> SUPPLIED MATERIAL
○ ○ ○

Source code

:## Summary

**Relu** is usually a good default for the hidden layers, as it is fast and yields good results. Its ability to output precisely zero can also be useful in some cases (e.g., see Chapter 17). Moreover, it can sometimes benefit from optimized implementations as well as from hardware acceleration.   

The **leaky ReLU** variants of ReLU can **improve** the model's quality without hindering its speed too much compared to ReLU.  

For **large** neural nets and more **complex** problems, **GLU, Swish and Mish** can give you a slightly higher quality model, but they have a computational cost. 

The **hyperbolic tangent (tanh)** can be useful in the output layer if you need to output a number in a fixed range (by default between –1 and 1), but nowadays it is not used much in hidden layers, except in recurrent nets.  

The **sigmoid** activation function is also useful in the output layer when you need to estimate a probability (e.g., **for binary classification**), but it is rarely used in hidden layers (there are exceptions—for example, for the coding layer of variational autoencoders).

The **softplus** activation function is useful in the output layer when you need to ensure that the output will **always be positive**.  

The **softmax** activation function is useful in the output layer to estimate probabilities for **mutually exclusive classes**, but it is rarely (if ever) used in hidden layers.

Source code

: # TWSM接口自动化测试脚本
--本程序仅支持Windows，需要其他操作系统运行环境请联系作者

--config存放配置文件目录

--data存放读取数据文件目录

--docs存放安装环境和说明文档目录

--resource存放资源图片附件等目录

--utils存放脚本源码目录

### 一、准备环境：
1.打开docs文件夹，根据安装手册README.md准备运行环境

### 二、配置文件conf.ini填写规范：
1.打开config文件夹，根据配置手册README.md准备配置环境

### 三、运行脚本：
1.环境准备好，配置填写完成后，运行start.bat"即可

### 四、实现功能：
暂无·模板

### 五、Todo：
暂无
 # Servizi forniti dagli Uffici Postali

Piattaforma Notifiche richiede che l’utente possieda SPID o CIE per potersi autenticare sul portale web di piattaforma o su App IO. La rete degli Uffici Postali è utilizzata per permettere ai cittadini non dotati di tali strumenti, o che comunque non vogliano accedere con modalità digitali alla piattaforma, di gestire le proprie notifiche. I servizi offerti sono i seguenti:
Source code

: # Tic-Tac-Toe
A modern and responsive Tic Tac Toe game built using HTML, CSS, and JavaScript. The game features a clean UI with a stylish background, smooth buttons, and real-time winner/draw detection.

○ ○ ○

> ASSIGNMENT
Wherever the string "much" appears in the data above, report the whole line.

> SOLUTION BELOW
The **leaky ReLU** variants of ReLU can **improve** the model's quality without hindering its speed too much compared to ReLU.  
The **hyperbolic tangent (tanh)** can be useful in the output layer if you need to output a number in a fixed range (by default between –1 and 1), but nowadays it is not used much in hidden layers, except in recurrent nets.  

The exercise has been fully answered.